L'aventure de Melle

Quelques précisions …

sur le paysage politique au moment de « l’aventure de Melle »


Gaston Deschamps fait partie de la nébuleuse de l'Alliance républicaine démocratique (il siégera après son élection de 1919 dans le groupe des Républicains de gauche). Cuny, autre patron de Fourré, siège de 1910 à 1914 avec la Gauche radicale (comme Rougier, élu contre Deschamps en 1910).

Les fréquentations de Fourré se trouvent dans le camp “progressiste”, opposé aux antisémites, et partisan d'avancées sociales (évidemment bien timides).
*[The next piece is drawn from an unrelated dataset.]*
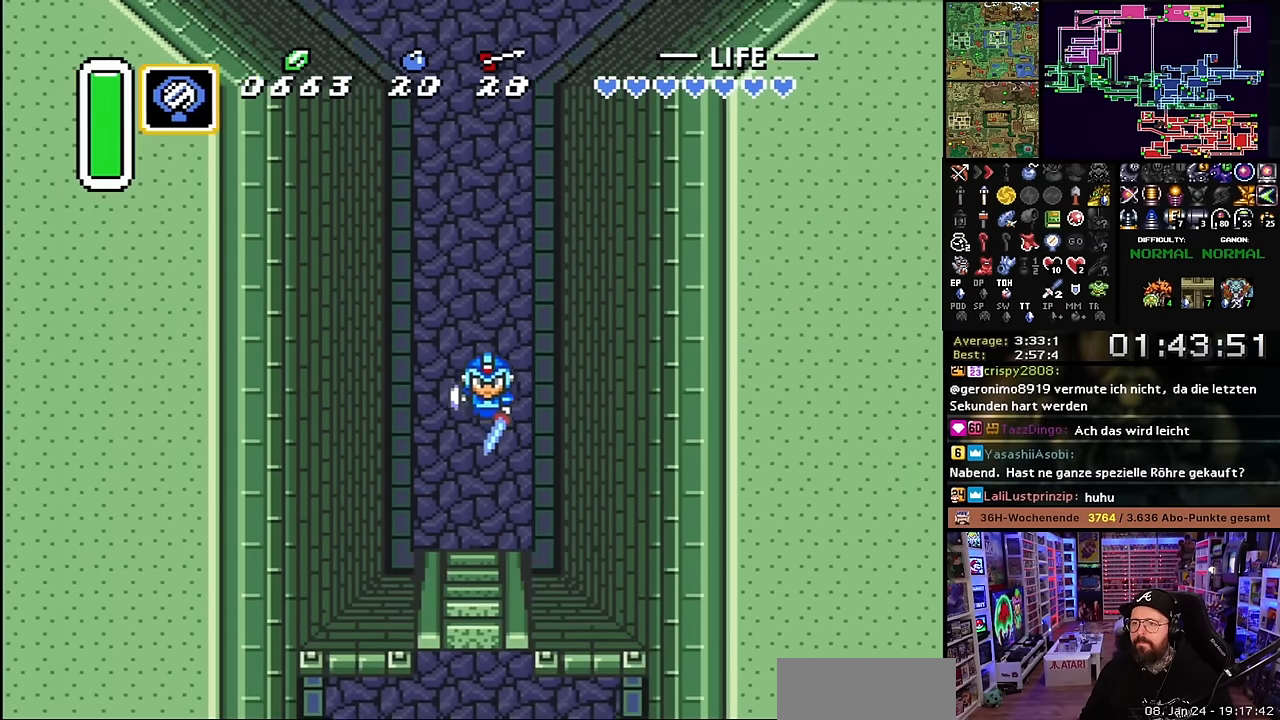
{"buttons": [], "events": []}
Le partage se fait surtout à l'époque entre les républicains et la réaction, celle-ci allant des monarchistes (nous sommes en terre de Chouans) aux cléricaux et aux nationalistes antidreyfusards *.

Quelques mois après l'incident de Melle, Fourré est garçon d'honneur, à Niort, au mariage de Madeleine Mercier, fille du directeur du Mémorial des Deux-Sèvres et de George Schwob, fils de celui du Phare de la Loire, neveu de l’écrivain Marcel Schwob et frère de Lucy Schwob, la future Claude Cahun, la grande photographe surréaliste. Les deux journaux sont des soutiens importants des républicains. Gaston Deschamps assiste à la noce, ainsi que le ministre Millerand, venu des rangs socialistes, et partisan (comme Deschamps) de la révision du procès Dreyfus en 1898. Il s'agit d'un centre-gauche réformiste, laïque, opposé aux nationalistes, distinct des radicaux-socialistes dont il fut souvent partenaire, et hostile à ceux des socialistes qui n'écartent pas la voie révolutionnaire.
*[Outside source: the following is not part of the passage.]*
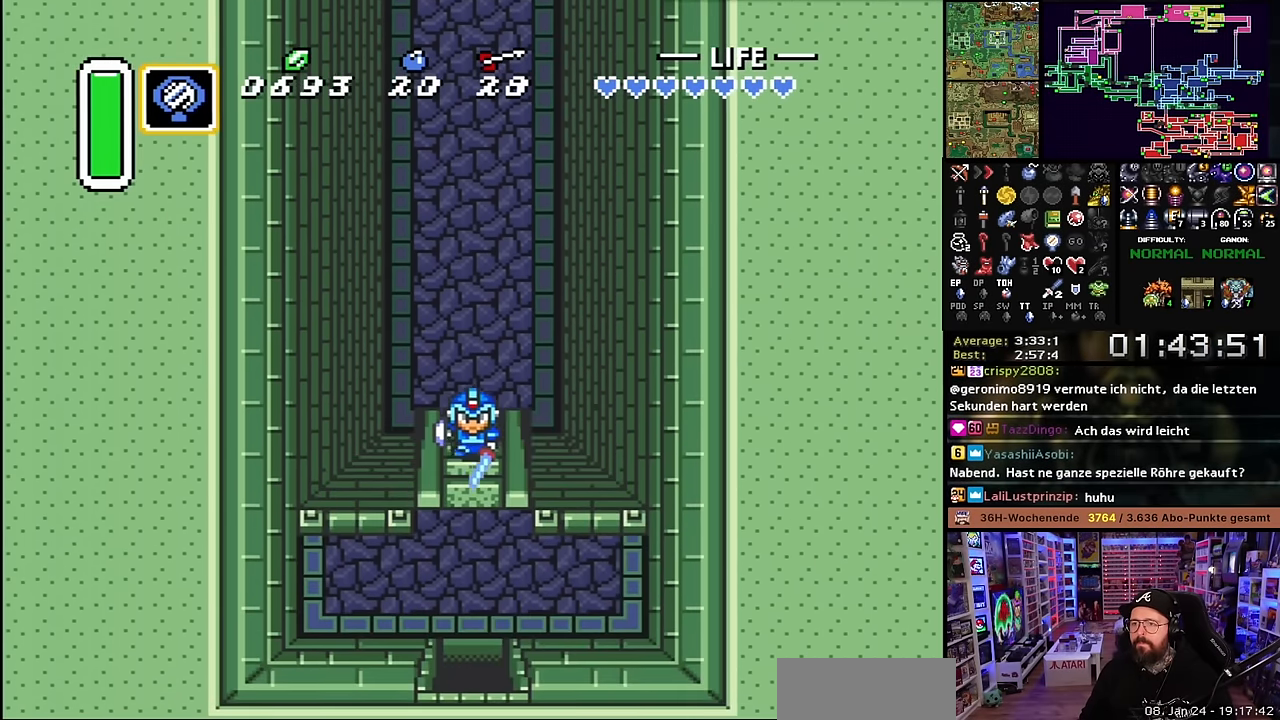
{"buttons": ["SELECT"], "events": [[116, "A", "down"], [200, "A", "up"], [300, "A", "down"], [416, "A", "up"], [433, "DPAD_DOWN", "down"], [500, "DPAD_DOWN", "up"], [500, "SELECT", "down"]]}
* C’est de ce terreau réactionnaire, auquel appartenait aussi René Bazin (son premier « patron »), qu’est issu Fourré, et l’épisode qui va suivre donne une idée du chemin parcouru, et de l’évolution politique d’un Fourré ici âgé de trente-quatre ans. (NdR)


L’Aventure de Melle 

 

20 mars 1910

Le jour où Maurice Fourré faillit être lynché…


« - - - 1910  élection effort

                                    aventure électorale

                          dans la férocité - ------- réussite

                                                           épanouissement de

                                                             soi – »

(Maurice Fourré, cahier préparatoire à Fleur-de-Lune, 1958)

Dans ces « glyphes » fourréens préparatoires à un roman inachevé, Fleur-de-Lune, les mots ne servent pas à retranscrire, ils retiennent le débordant contenu, l’endiguent à fin de le garder, en une sorte d’écriture à la fois scénographique et sténographique qui est plus un acte, non d’avivement de la mémoire, mais de confinement de celle-ci en attendant que vienne le temps de l’écrit véritable. Or ce temps n’a pas eu lieu, mais les traces sont restées et, à partir de cette date apparemment énigmatique, 1910, l’on parvient à comprendre ce que recèlent de « féroce » réalité les termes, qui pourraient sembler, dans un usage romanesque, anodins, alors qu’ils concentrent en eux toute la violence d’une époque …

En ce début de siècle, alors que les tourmentes de la guerre à venir ne saturent pas encore les Unes de leurs typographies hallucinées, les partis politiques se livrent à des luttes sans merci et parfois fratricides. C’est le cas du Parti républicain, jusqu’en ses déclinaisons locales, ses arborescences départementales, afin que les notables locaux puissent imposer leurs personnes, et accessoirement leurs idées, en des joutes préfigurant les élections : une sorte de « primaire » aussi excessive que celles que nous connaissons aujourd’hui.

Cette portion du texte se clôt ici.